Charles had a sick interest in Eugenics and he was in agreement with what was going on in Germany, at the time he was one very hot supporter of Germany.
Yes, you’re right, they were merely mortals, though I feel more inclined to pity and understand her than him. Only one thing he said remains with me “The more you have the more you’ve to worry about”, I don’t know if he lived by this maxim or not, but it’s a good idea to contemplate and implement.
posted February 16, 2008 at 1:43 pm
Cont. in her book “Hour of lead, hour of gold” she writes about their courtship and she appears to feel so amazed at his having chosen her. She was in awe of him and he could have just married anyone as his popularity at the time and good looks made him very appealing to the ladies. Now it makes sense that he ‘selected’ her for her breeding, family status (dad was an ambassador) etc. rather than for her alone.
posted July 3, 2008 at 10:10 pm
I used this poem at my wedding and had people aske me for it down the road when they married. Oh I would say the first several years are the fiery love years and then the battle is not to stay in love but be in like and enjoyment of each other such as you were on your wedding day.
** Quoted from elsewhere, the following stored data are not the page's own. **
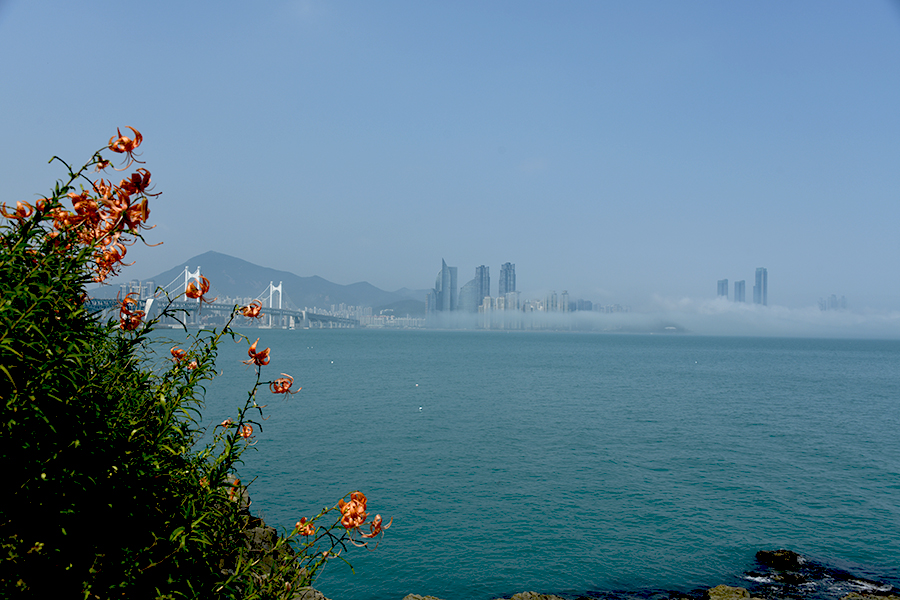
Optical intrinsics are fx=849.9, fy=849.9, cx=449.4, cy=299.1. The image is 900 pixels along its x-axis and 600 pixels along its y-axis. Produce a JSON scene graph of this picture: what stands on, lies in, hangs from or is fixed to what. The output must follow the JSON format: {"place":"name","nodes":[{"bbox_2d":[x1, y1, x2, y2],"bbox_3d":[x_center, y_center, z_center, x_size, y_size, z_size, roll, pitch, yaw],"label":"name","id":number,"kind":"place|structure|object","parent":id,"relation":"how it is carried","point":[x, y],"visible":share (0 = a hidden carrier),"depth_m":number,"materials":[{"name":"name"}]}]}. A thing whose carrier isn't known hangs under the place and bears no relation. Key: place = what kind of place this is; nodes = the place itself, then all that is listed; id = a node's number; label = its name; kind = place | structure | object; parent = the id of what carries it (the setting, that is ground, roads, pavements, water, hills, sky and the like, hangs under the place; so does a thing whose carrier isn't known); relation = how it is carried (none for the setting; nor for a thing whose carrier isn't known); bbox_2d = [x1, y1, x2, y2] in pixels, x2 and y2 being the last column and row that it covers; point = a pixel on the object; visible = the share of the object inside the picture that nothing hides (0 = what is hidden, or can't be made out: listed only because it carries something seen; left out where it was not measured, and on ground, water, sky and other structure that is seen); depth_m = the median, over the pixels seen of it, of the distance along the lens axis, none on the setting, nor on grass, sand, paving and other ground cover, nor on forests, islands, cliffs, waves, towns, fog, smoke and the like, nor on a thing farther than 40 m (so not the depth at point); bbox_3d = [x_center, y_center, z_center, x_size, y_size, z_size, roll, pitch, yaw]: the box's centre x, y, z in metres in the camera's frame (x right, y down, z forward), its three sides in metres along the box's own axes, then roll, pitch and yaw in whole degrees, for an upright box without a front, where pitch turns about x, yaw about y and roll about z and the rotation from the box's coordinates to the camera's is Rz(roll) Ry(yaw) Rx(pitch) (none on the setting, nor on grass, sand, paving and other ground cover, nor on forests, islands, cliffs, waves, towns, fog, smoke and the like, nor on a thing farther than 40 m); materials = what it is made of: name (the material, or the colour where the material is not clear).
{"place":"outdoors","nodes":[
{"label":"outdoors","id":0,"kind":"place"},
{"bbox_2d":[118,279,154,301],"label":"building","id":1,"kind":"structure","parent":0,"point":[138,291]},
{"bbox_2d":[82,271,359,329],"label":"suspension bridge","id":2,"kind":"structure","parent":0,"point":[321,317],"materials":[{"name":"white metal"}]},
{"bbox_2d":[183,266,200,294],"label":"bridge tower","id":3,"kind":"structure","parent":2,"relation":"on","point":[198,273],"materials":[{"name":"white metal"}]},
{"bbox_2d":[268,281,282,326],"label":"bridge tower","id":4,"kind":"structure","parent":2,"relation":"on","point":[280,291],"materials":[{"name":"white metal"}]},
{"bbox_2d":[82,249,428,315],"label":"mountain","id":5,"kind":"structure","parent":0,"point":[208,256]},
{"bbox_2d":[321,302,424,326],"label":"buildings","id":6,"kind":"structure","parent":0,"point":[391,317],"visible":0.52,"materials":[{"name":"white"}]},
{"bbox_2d":[425,290,437,320],"label":"high-rise building","id":7,"kind":"structure","parent":0,"point":[432,300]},
{"bbox_2d":[435,259,456,315],"label":"skyscraper","id":8,"kind":"structure","parent":0,"point":[442,286],"materials":[{"name":"blue glass"}]},
{"bbox_2d":[0,0,899,314],"label":"sky","id":9,"kind":"structure","parent":0,"point":[351,272],"materials":[{"name":"blue"}]},
{"bbox_2d":[458,279,476,314],"label":"skyscraper","id":10,"kind":"structure","parent":0,"point":[467,287],"materials":[{"name":"glass"}]},
{"bbox_2d":[474,265,489,308],"label":"skyscraper","id":11,"kind":"structure","parent":0,"point":[481,294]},
{"bbox_2d":[499,262,515,295],"label":"skyscraper","id":12,"kind":"structure","parent":0,"point":[506,289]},
{"bbox_2d":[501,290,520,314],"label":"apartment building","id":13,"kind":"structure","parent":0,"point":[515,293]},
{"bbox_2d":[128,328,899,599],"label":"sea","id":14,"kind":"structure","parent":0,"point":[890,474],"materials":[{"name":"teal liquid"}]},
{"bbox_2d":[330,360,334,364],"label":"buoy","id":15,"kind":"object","parent":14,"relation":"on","point":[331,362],"visible":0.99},
{"bbox_2d":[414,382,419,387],"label":"buoy","id":16,"kind":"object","parent":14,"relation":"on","point":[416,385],"visible":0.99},
{"bbox_2d":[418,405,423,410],"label":"buoy","id":17,"kind":"object","parent":14,"relation":"on","point":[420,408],"visible":0.99,"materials":[{"name":"white"}]},
{"bbox_2d":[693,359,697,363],"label":"buoy","id":18,"kind":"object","parent":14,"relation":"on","point":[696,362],"visible":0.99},
{"bbox_2d":[754,549,802,568],"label":"rock","id":19,"kind":"object","parent":14,"relation":"in","point":[789,555],"visible":0.97,"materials":[{"name":"stone"}]},
{"bbox_2d":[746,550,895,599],"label":"rock","id":20,"kind":"object","parent":14,"relation":"in","point":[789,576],"visible":0.84,"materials":[{"name":"brown stone"}]},
{"bbox_2d":[839,591,899,599],"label":"rock","id":21,"kind":"object","parent":14,"relation":"in","point":[888,599],"visible":0.97,"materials":[{"name":"grey stone"}]},
{"bbox_2d":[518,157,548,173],"label":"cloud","id":22,"kind":"structure","parent":0,"point":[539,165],"materials":[{"name":"white"}]},
{"bbox_2d":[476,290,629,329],"label":"apartment building","id":23,"kind":"structure","parent":0,"point":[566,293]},
{"bbox_2d":[544,290,564,313],"label":"apartment building","id":24,"kind":"structure","parent":0,"point":[553,296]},
{"bbox_2d":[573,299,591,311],"label":"building","id":25,"kind":"structure","parent":0,"point":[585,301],"materials":[{"name":"grey"}]},
{"bbox_2d":[426,292,899,337],"label":"cloud","id":26,"kind":"structure","parent":0,"point":[897,317],"materials":[{"name":"white"}]},
{"bbox_2d":[716,278,728,300],"label":"skyscraper","id":27,"kind":"structure","parent":0,"point":[722,289],"materials":[{"name":"glass"}]},
{"bbox_2d":[733,280,745,303],"label":"skyscraper","id":28,"kind":"structure","parent":0,"point":[740,291],"materials":[{"name":"grey glass"}]},
{"bbox_2d":[753,267,768,305],"label":"skyscraper","id":29,"kind":"structure","parent":0,"point":[759,291],"materials":[{"name":"glass"}]},
{"bbox_2d":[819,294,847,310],"label":"high-rise building","id":30,"kind":"structure","parent":0,"point":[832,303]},
{"label":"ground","id":31,"kind":"structure","parent":0},
{"bbox_2d":[0,124,384,599],"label":"flowering shrub","id":32,"kind":"object","parent":31,"relation":"on","point":[27,237],"visible":0.98,"depth_m":1.41,"materials":[{"name":"green plant"}]},
{"bbox_2d":[1,200,33,220],"bbox_3d":[-0.899,-0.184,1.766,0.075,0.061,0.079,2,-2,-39],"label":"orange flower","id":33,"kind":"object","parent":32,"relation":"attached to","point":[11,216],"visible":0.67,"depth_m":1.76,"materials":[{"name":"orange plant"}]},
{"bbox_2d":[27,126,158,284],"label":"flower cluster","id":34,"kind":"object","parent":32,"relation":"attached to","point":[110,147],"visible":0.76,"depth_m":1.69,"materials":[{"name":"plant"}]},
{"bbox_2d":[108,125,144,164],"bbox_3d":[-0.745,-0.352,1.948,0.088,0.091,0.108,1,-2,-1],"label":"flower","id":35,"kind":"object","parent":32,"relation":"attached to","point":[125,147],"visible":0.89,"depth_m":1.94,"materials":[{"name":"orange plant"}]},
{"bbox_2d":[118,294,143,331],"bbox_3d":[-0.724,0.030,1.924,0.074,0.087,0.090,2,-2,-28],"label":"orange flower","id":36,"kind":"object","parent":32,"relation":"attached to","point":[136,322],"visible":0.8,"depth_m":1.92,"materials":[{"name":"plant"}]},
{"bbox_2d":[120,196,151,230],"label":"orange flower","id":37,"kind":"object","parent":32,"relation":"attached to","point":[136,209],"visible":0.78,"depth_m":1.82,"materials":[{"name":"orange plant"}]},
{"bbox_2d":[123,168,153,196],"bbox_3d":[-0.700,-0.259,1.904,0.064,0.074,0.085,1,-2,-1],"label":"flower","id":38,"kind":"object","parent":32,"relation":"attached to","point":[138,182],"visible":0.83,"depth_m":1.91,"materials":[{"name":"plant"}]},
{"bbox_2d":[169,346,188,361],"bbox_3d":[-0.680,0.139,2.136,0.076,0.061,0.073,-1,-2,44],"label":"orange flower","id":39,"kind":"object","parent":32,"relation":"attached to","point":[178,352],"visible":0.71,"depth_m":2.13,"materials":[{"name":"plant"}]},
{"bbox_2d":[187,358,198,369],"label":"orange flower","id":40,"kind":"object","parent":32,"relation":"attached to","point":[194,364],"visible":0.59,"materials":[{"name":"orange plant"}]},
{"bbox_2d":[185,276,212,303],"bbox_3d":[-0.659,-0.024,2.213,0.091,0.082,0.098,0,-2,21],"label":"orange flower","id":41,"kind":"object","parent":32,"relation":"attached to","point":[196,294],"visible":0.89,"depth_m":2.21,"materials":[{"name":"orange plant"}]},
{"bbox_2d":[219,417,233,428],"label":"orange flower","id":42,"kind":"object","parent":32,"relation":"attached to","point":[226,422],"visible":0.57,"depth_m":2.34,"materials":[{"name":"plant"}]},
{"bbox_2d":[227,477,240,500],"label":"orange flower","id":43,"kind":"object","parent":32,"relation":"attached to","point":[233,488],"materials":[{"name":"orange plant"}]},
{"bbox_2d":[238,423,254,440],"bbox_3d":[-0.597,0.381,2.471,0.067,0.071,0.071,2,-2,-35],"label":"orange flower","id":44,"kind":"object","parent":32,"relation":"attached to","point":[247,432],"visible":0.75,"depth_m":2.47,"materials":[{"name":"orange plant"}]},
{"bbox_2d":[238,300,263,318],"bbox_3d":[-0.727,0.038,3.095,0.108,0.084,0.108,-1,-2,35],"label":"orange flower","id":45,"kind":"object","parent":32,"relation":"attached to","point":[249,313],"visible":0.9,"depth_m":3.09,"materials":[{"name":"plant"}]},
{"bbox_2d":[244,339,270,366],"bbox_3d":[-0.502,0.143,2.217,0.079,0.081,0.100,1,-2,-14],"label":"orange flower","id":46,"kind":"object","parent":32,"relation":"attached to","point":[265,352],"visible":0.92,"depth_m":2.21,"materials":[{"name":"orange plant"}]},
{"bbox_2d":[269,374,299,395],"bbox_3d":[-0.467,0.241,2.375,0.100,0.074,0.096,-1,-2,35],"label":"orange flower","id":47,"kind":"object","parent":32,"relation":"attached to","point":[284,389],"visible":0.9,"depth_m":2.37,"materials":[{"name":"orange plant"}]},
{"bbox_2d":[294,516,316,535],"bbox_3d":[-0.371,0.587,2.200,0.071,0.066,0.077,2,-2,-34],"label":"orange flower","id":48,"kind":"object","parent":32,"relation":"attached to","point":[300,523],"visible":0.79,"depth_m":2.20,"materials":[{"name":"orange plant"}]},
{"bbox_2d":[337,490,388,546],"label":"orange flower","id":49,"kind":"object","parent":32,"relation":"attached to","point":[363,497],"visible":0.85,"depth_m":1.95,"materials":[{"name":"orange plant"}]},
{"bbox_2d":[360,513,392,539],"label":"orange flower","id":50,"kind":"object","parent":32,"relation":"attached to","point":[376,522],"visible":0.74,"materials":[{"name":"orange plant"}]},
{"bbox_2d":[223,478,250,515],"bbox_3d":[-0.936,0.861,3.559,0.201,0.202,0.211,1,-2,-1],"label":"rock","id":51,"kind":"object","parent":31,"relation":"on","point":[247,497],"visible":0.24,"depth_m":3.53,"materials":[{"name":"grey stone"}]},
{"bbox_2d":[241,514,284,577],"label":"rock","id":52,"kind":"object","parent":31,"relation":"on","point":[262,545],"visible":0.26,"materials":[{"name":"grey stone"}]},
{"bbox_2d":[290,586,327,599],"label":"rock","id":53,"kind":"object","parent":31,"relation":"on","point":[316,593],"visible":0.57,"depth_m":2.96,"materials":[{"name":"grey stone"}]},
{"bbox_2d":[402,593,442,599],"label":"rock","id":54,"kind":"object","parent":31,"relation":"on","point":[409,599],"visible":0.99,"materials":[{"name":"stone"}]},
{"bbox_2d":[500,591,566,599],"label":"rock","id":55,"kind":"object","parent":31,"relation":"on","point":[516,597],"visible":0.99,"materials":[{"name":"stone"}]},
{"bbox_2d":[704,585,760,599],"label":"rock","id":56,"kind":"object","parent":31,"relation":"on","point":[740,599],"visible":0.98,"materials":[{"name":"stone"}]}
]}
AML was sensitive indeed but I personaly read thru her works and see she knew what her husband was doing and the love still knew no bounds,who knows maybe she was a woman before her time or just wasn’t bothered by what 80 percent of men do. Having a “secret” family now thats a huge betrayal for sure. I bet like you said grief makes one do crazy things. Most people who lose a child end up divorcing anyway.
posted July 22, 2008 at 3:07 pm
Anne Morrow Lindbergh is a heroine: a gifted writer who always seemed to have maintained her perceptiveness. So many of us do whatever we can to try to turn it off. Living with Charles Lindbergh would mean that she probably got discounted by him; her feekings and wants could have been “women’s stuff” to him. Having an affair would not be right, but more than likely to her lover she would have been real. How well did she and Charles know each other, or how much about each other, anyway? Mr. Lindbergh seems to have compartimentalized his whole life- including his marriage to Anne Morrow.